DATA RECORDS Start Marker
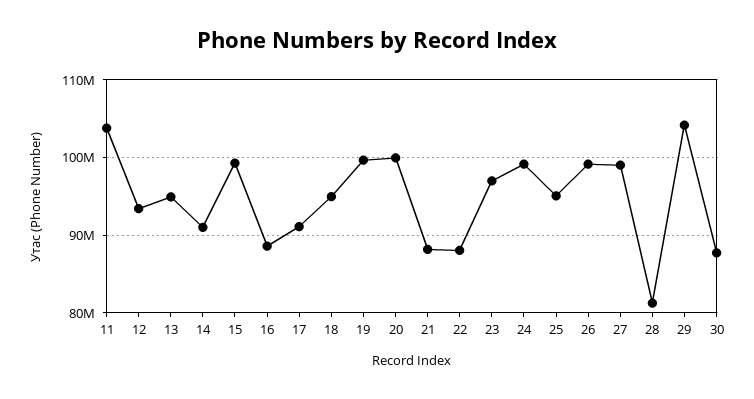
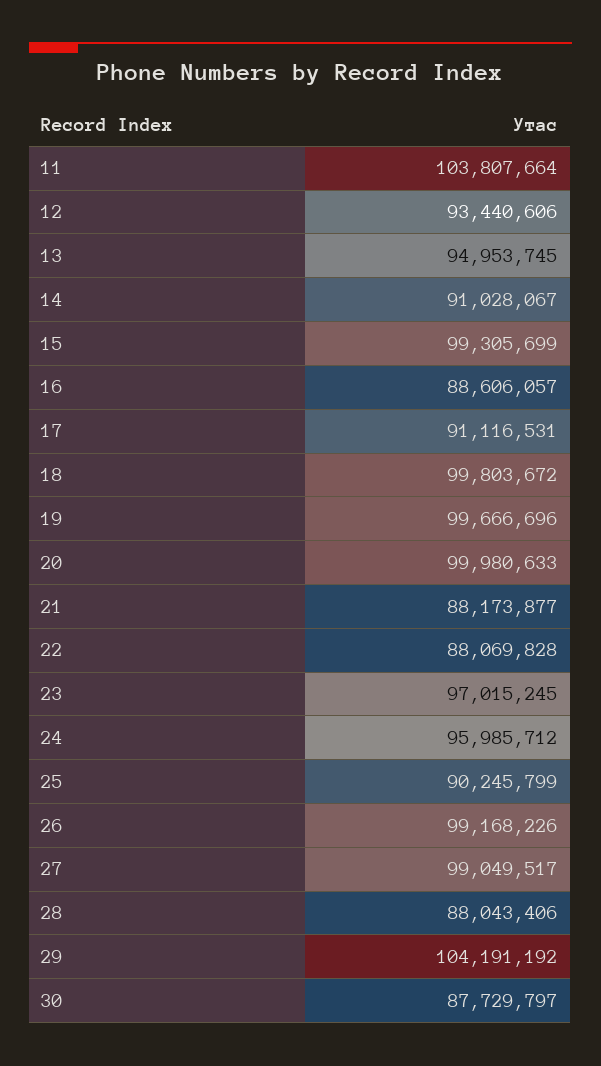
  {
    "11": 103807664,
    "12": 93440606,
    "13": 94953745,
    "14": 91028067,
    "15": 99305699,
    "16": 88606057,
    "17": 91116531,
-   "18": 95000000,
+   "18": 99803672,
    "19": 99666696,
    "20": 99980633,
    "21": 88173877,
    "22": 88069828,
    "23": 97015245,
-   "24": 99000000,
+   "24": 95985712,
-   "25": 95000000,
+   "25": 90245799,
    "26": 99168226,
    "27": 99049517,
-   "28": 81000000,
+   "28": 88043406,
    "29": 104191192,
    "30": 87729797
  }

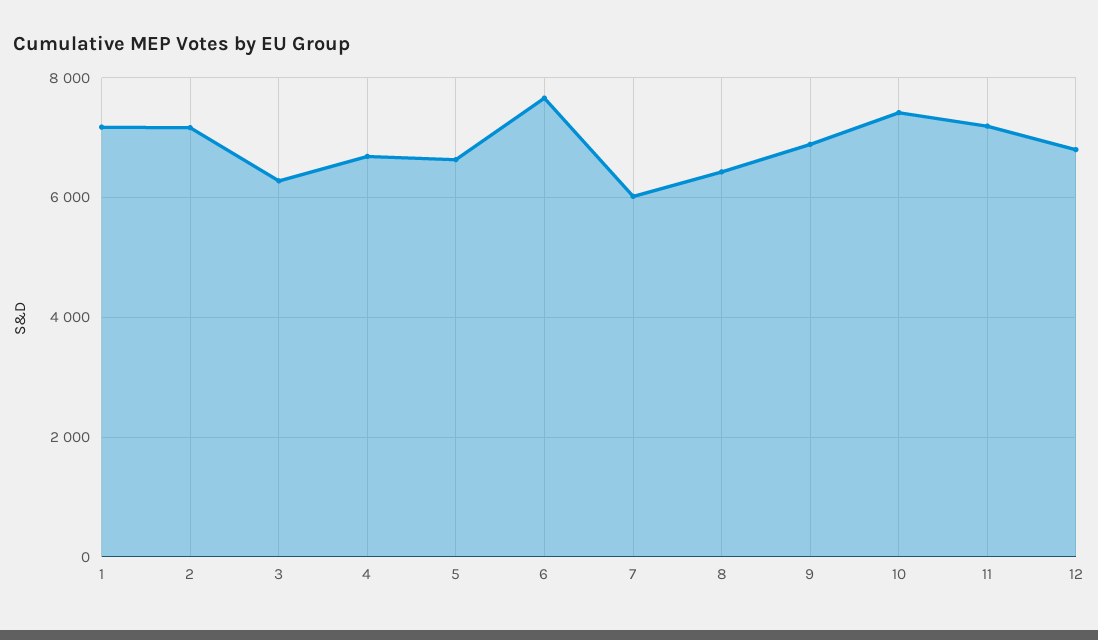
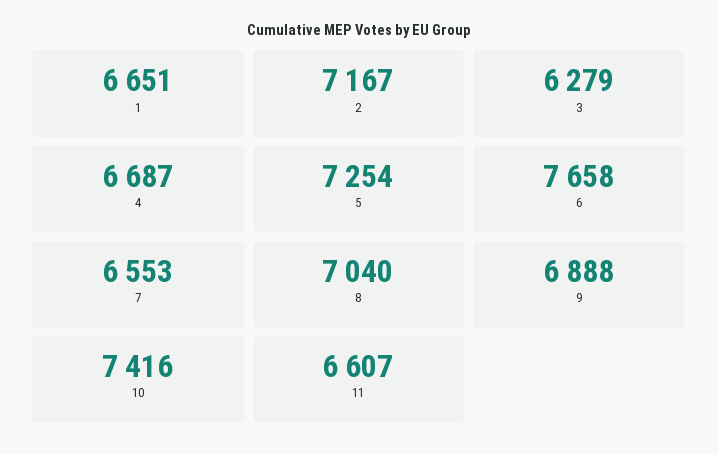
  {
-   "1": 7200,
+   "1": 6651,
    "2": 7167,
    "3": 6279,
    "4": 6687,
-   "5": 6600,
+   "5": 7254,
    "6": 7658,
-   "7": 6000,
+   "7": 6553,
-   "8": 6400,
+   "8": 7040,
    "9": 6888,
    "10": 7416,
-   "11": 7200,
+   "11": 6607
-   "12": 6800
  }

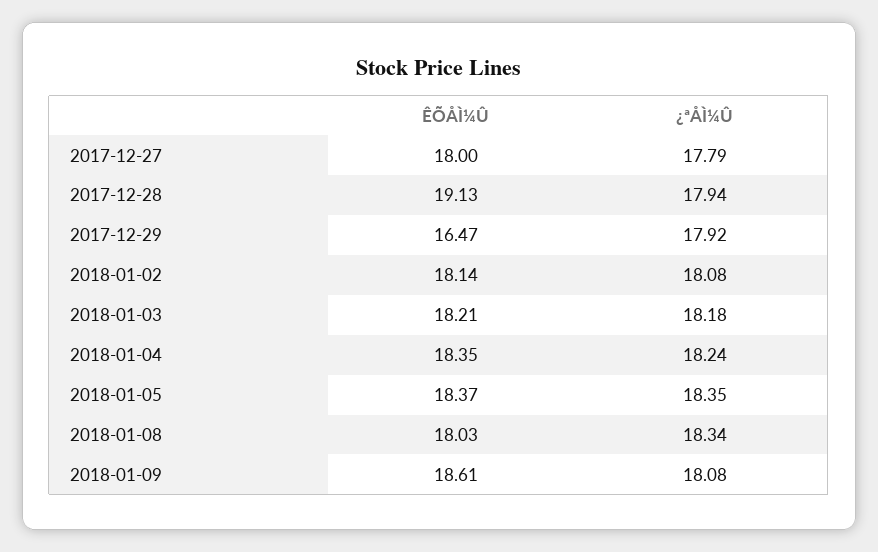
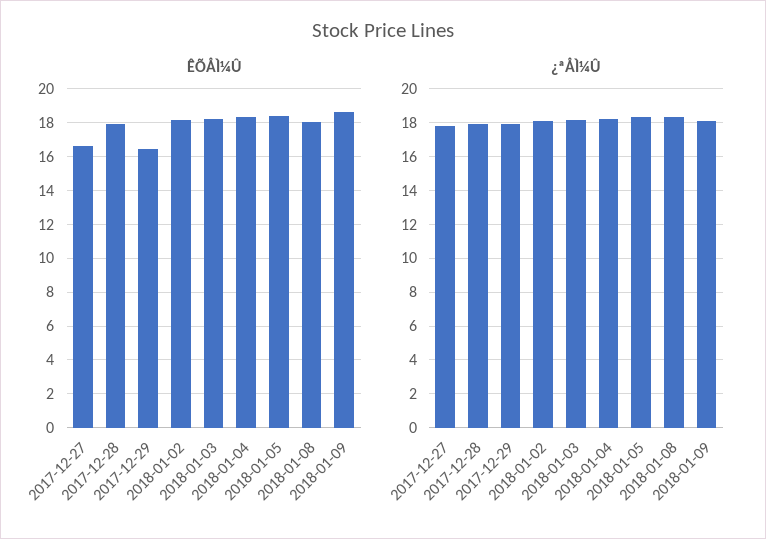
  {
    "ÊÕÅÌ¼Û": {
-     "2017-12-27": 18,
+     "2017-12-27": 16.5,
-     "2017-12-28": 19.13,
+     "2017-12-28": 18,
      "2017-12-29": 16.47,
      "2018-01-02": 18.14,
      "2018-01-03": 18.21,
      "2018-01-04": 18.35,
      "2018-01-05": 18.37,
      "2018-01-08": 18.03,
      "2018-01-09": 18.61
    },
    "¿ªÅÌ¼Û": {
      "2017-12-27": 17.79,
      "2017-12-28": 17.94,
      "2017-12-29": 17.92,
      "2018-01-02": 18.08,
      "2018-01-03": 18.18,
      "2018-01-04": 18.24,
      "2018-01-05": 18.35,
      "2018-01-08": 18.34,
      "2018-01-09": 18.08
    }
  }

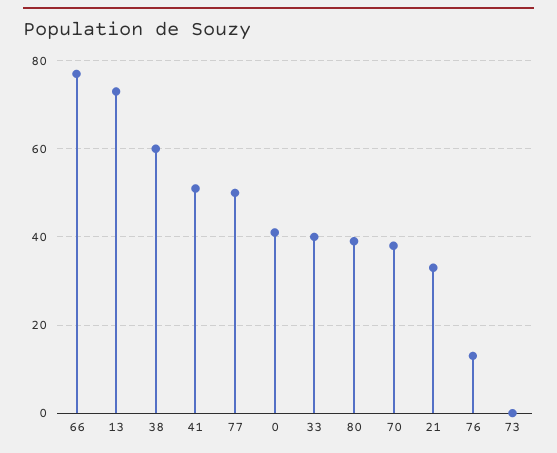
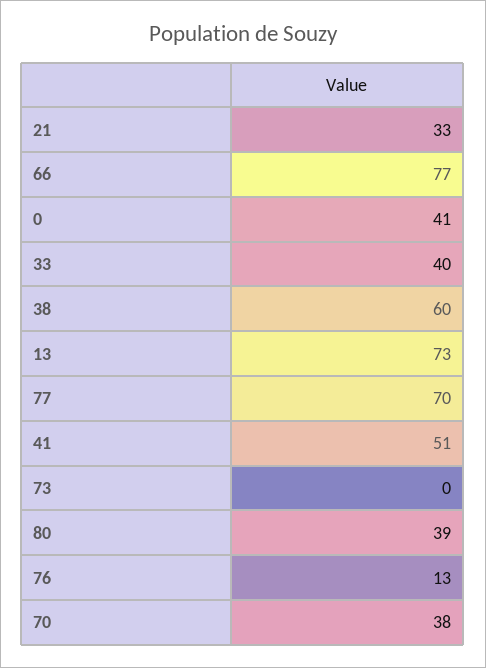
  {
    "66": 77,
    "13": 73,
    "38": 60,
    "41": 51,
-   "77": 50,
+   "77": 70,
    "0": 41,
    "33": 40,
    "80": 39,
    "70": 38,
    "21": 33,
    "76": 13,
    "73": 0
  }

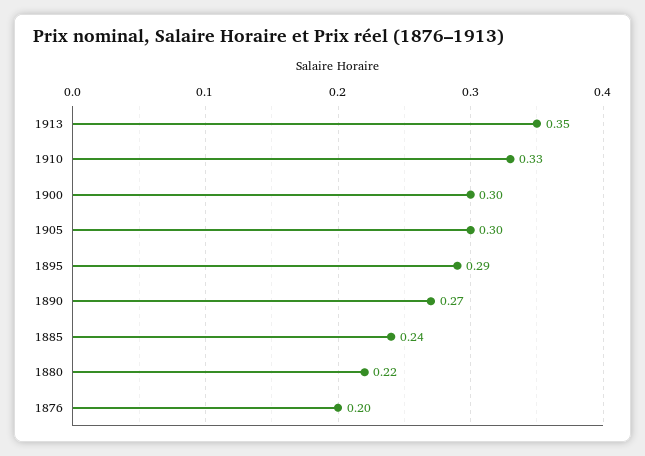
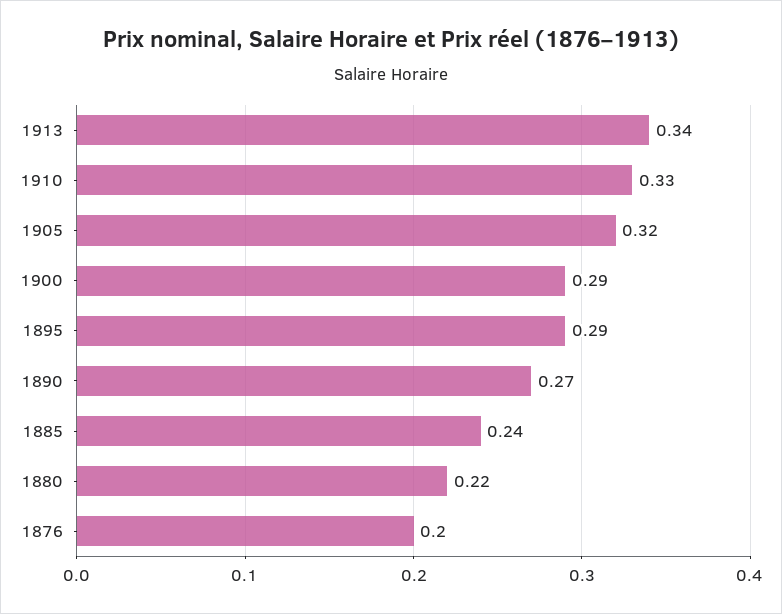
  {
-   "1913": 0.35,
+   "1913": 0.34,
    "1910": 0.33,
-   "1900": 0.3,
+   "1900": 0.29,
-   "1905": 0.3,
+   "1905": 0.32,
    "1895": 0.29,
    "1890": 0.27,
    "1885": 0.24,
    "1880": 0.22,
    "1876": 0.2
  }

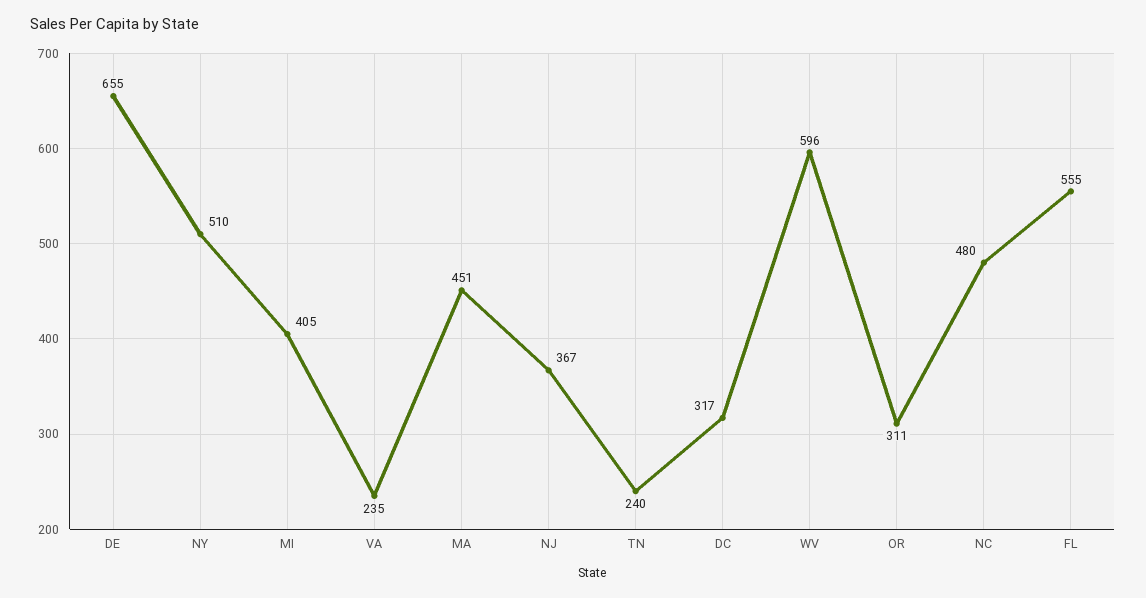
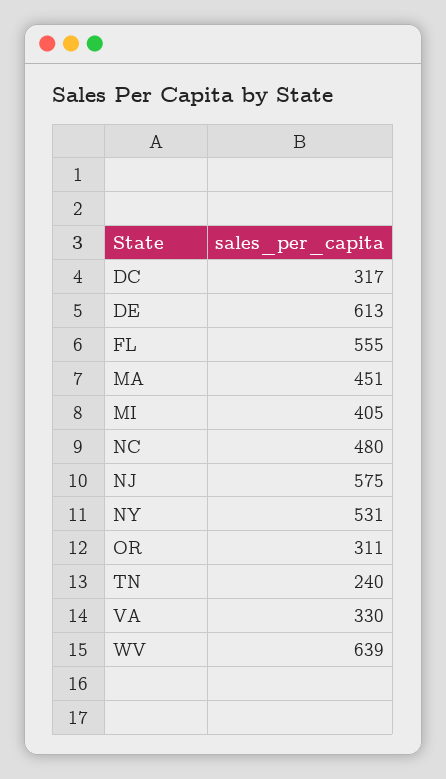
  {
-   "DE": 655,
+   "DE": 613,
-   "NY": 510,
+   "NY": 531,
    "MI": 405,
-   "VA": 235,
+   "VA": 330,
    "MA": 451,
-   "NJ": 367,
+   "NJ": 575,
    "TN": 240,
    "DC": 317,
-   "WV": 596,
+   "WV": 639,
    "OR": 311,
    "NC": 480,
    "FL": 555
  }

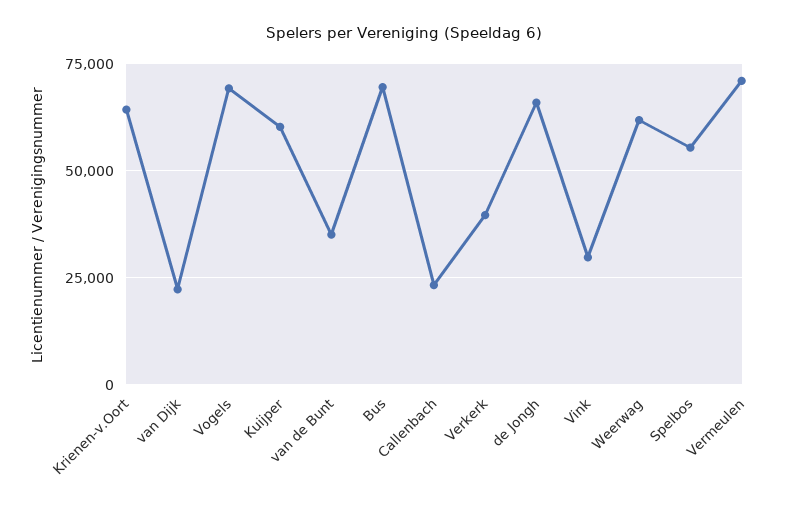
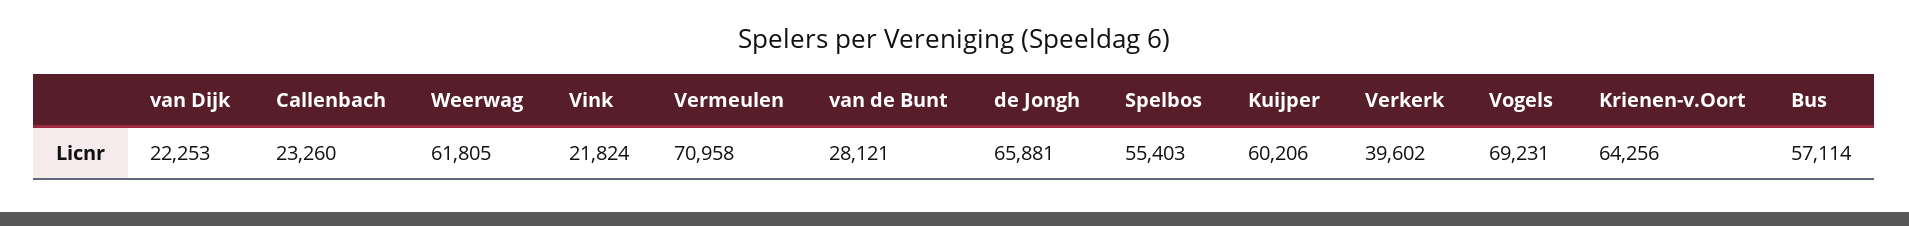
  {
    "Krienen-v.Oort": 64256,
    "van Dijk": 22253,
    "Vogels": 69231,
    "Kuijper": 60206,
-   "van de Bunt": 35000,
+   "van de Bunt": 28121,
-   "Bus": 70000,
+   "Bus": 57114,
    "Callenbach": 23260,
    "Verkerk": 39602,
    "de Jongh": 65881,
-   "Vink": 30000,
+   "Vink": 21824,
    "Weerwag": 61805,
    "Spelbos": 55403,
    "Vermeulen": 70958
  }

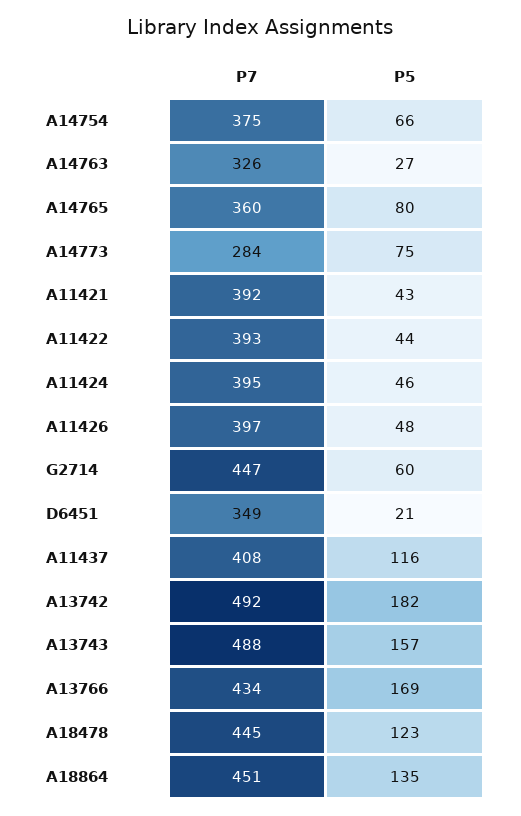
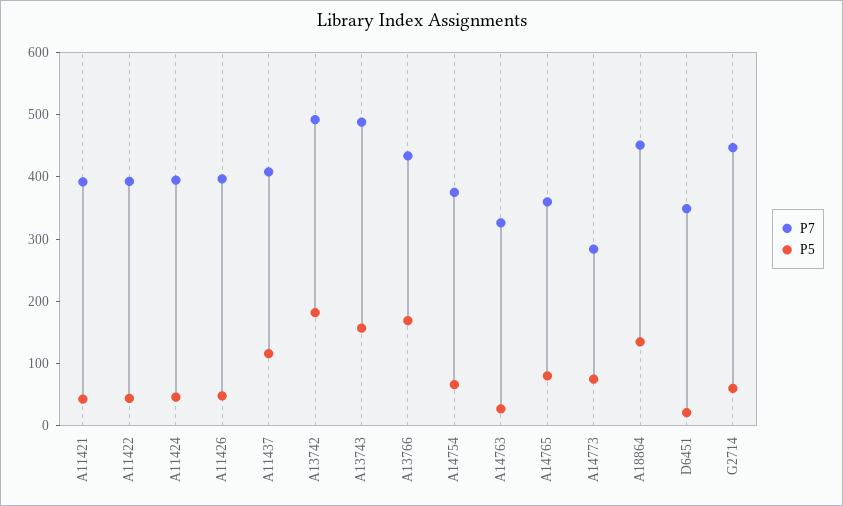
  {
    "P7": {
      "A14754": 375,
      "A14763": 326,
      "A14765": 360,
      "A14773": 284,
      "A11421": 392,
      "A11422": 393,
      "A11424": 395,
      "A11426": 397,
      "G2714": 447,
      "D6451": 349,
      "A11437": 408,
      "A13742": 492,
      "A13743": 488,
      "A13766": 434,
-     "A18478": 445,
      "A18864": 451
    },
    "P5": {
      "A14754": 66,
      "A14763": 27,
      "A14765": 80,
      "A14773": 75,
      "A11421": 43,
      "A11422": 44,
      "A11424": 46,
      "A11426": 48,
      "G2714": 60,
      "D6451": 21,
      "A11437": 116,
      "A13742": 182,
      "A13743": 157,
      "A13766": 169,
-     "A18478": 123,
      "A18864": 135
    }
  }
DATA RECORDS End Marker
PROBLEM DETAILS
Print each of the records above exactly as written, leaving no picture in the copy.

EXPECTED OUTPUT
  {
    "11": 103807664,
    "12": 93440606,
    "13": 94953745,
    "14": 91028067,
    "15": 99305699,
    "16": 88606057,
    "17": 91116531,
-   "18": 95000000,
+   "18": 99803672,
    "19": 99666696,
    "20": 99980633,
    "21": 88173877,
    "22": 88069828,
    "23": 97015245,
-   "24": 99000000,
+   "24": 95985712,
-   "25": 95000000,
+   "25": 90245799,
    "26": 99168226,
    "27": 99049517,
-   "28": 81000000,
+   "28": 88043406,
    "29": 104191192,
    "30": 87729797
  }

  {
-   "1": 7200,
+   "1": 6651,
    "2": 7167,
    "3": 6279,
    "4": 6687,
-   "5": 6600,
+   "5": 7254,
    "6": 7658,
-   "7": 6000,
+   "7": 6553,
-   "8": 6400,
+   "8": 7040,
    "9": 6888,
    "10": 7416,
-   "11": 7200,
+   "11": 6607
-   "12": 6800
  }

  {
    "ÊÕÅÌ¼Û": {
-     "2017-12-27": 18,
+     "2017-12-27": 16.5,
-     "2017-12-28": 19.13,
+     "2017-12-28": 18,
      "2017-12-29": 16.47,
      "2018-01-02": 18.14,
      "2018-01-03": 18.21,
      "2018-01-04": 18.35,
      "2018-01-05": 18.37,
      "2018-01-08": 18.03,
      "2018-01-09": 18.61
    },
    "¿ªÅÌ¼Û": {
      "2017-12-27": 17.79,
      "2017-12-28": 17.94,
      "2017-12-29": 17.92,
      "2018-01-02": 18.08,
      "2018-01-03": 18.18,
      "2018-01-04": 18.24,
      "2018-01-05": 18.35,
      "2018-01-08": 18.34,
      "2018-01-09": 18.08
    }
  }

  {
    "66": 77,
    "13": 73,
    "38": 60,
    "41": 51,
-   "77": 50,
+   "77": 70,
    "0": 41,
    "33": 40,
    "80": 39,
    "70": 38,
    "21": 33,
    "76": 13,
    "73": 0
  }

  {
-   "1913": 0.35,
+   "1913": 0.34,
    "1910": 0.33,
-   "1900": 0.3,
+   "1900": 0.29,
-   "1905": 0.3,
+   "1905": 0.32,
    "1895": 0.29,
    "1890": 0.27,
    "1885": 0.24,
    "1880": 0.22,
    "1876": 0.2
  }

  {
-   "DE": 655,
+   "DE": 613,
-   "NY": 510,
+   "NY": 531,
    "MI": 405,
-   "VA": 235,
+   "VA": 330,
    "MA": 451,
-   "NJ": 367,
+   "NJ": 575,
    "TN": 240,
    "DC": 317,
-   "WV": 596,
+   "WV": 639,
    "OR": 311,
    "NC": 480,
    "FL": 555
  }

  {
    "Krienen-v.Oort": 64256,
    "van Dijk": 22253,
    "Vogels": 69231,
    "Kuijper": 60206,
-   "van de Bunt": 35000,
+   "van de Bunt": 28121,
-   "Bus": 70000,
+   "Bus": 57114,
    "Callenbach": 23260,
    "Verkerk": 39602,
    "de Jongh": 65881,
-   "Vink": 30000,
+   "Vink": 21824,
    "Weerwag": 61805,
    "Spelbos": 55403,
    "Vermeulen": 70958
  }

  {
    "P7": {
      "A14754": 375,
      "A14763": 326,
      "A14765": 360,
      "A14773": 284,
      "A11421": 392,
      "A11422": 393,
      "A11424": 395,
      "A11426": 397,
      "G2714": 447,
      "D6451": 349,
      "A11437": 408,
      "A13742": 492,
      "A13743": 488,
      "A13766": 434,
-     "A18478": 445,
      "A18864": 451
    },
    "P5": {
      "A14754": 66,
      "A14763": 27,
      "A14765": 80,
      "A14773": 75,
      "A11421": 43,
      "A11422": 44,
      "A11424": 46,
      "A11426": 48,
      "G2714": 60,
      "D6451": 21,
      "A11437": 116,
      "A13742": 182,
      "A13743": 157,
      "A13766": 169,
-     "A18478": 123,
      "A18864": 135
    }
  }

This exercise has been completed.